Short task
Copy the items from the line with "family: Hesperiidae" through the end of the items, swapping "phylum" for "division" and leaving everything else unchanged.

>> START Data shown

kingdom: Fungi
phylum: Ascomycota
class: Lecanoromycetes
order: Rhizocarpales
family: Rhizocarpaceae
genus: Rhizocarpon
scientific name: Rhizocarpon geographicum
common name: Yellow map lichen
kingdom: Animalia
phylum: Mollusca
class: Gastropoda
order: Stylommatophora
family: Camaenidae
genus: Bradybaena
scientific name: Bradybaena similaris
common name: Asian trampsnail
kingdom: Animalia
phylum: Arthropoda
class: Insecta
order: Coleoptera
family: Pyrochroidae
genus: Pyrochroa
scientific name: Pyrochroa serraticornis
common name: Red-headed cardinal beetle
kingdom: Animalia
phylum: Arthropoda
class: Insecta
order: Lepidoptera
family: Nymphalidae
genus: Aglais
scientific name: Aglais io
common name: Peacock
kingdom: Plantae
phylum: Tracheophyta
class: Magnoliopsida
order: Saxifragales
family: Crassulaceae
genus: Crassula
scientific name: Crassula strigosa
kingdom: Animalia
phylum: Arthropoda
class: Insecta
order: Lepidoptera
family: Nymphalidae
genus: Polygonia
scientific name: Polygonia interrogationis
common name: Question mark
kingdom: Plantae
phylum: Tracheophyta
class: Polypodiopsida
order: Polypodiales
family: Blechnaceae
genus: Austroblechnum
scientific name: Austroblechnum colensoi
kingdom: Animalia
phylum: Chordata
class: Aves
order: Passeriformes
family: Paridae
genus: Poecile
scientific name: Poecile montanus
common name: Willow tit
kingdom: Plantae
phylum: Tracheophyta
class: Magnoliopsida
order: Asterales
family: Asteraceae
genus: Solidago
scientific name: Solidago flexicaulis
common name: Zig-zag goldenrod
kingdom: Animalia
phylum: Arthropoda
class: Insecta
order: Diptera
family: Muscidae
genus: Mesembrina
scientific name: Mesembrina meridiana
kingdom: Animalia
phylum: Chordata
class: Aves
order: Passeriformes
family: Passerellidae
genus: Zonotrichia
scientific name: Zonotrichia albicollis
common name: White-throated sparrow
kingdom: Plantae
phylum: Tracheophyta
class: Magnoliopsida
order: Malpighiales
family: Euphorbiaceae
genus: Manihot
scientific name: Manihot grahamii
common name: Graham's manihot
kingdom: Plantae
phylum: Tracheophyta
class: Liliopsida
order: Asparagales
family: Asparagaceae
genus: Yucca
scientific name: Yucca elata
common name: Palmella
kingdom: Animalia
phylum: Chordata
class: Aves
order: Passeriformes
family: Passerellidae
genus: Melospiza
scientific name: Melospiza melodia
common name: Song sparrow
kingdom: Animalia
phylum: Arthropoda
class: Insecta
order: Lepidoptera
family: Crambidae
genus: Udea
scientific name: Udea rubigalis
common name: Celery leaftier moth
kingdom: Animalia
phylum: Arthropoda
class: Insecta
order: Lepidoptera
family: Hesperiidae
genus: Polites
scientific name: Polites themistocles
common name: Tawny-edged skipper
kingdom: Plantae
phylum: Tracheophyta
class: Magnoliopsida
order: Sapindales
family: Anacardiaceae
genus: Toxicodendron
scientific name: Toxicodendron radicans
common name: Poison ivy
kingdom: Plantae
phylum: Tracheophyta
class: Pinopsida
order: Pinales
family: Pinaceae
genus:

>> END Data shown

Exercise response
family: Hesperiidae
genus: Polites
scientific name: Polites themistocles
common name: Tawny-edged skipper
kingdom: Plantae
division: Tracheophyta
class: Magnoliopsida
order: Sapindales
family: Anacardiaceae
genus: Toxicodendron
scientific name: Toxicodendron radicans
common name: Poison ivy
kingdom: Plantae
division: Tracheophyta
class: Pinopsida
order: Pinales
family: Pinaceae
genus:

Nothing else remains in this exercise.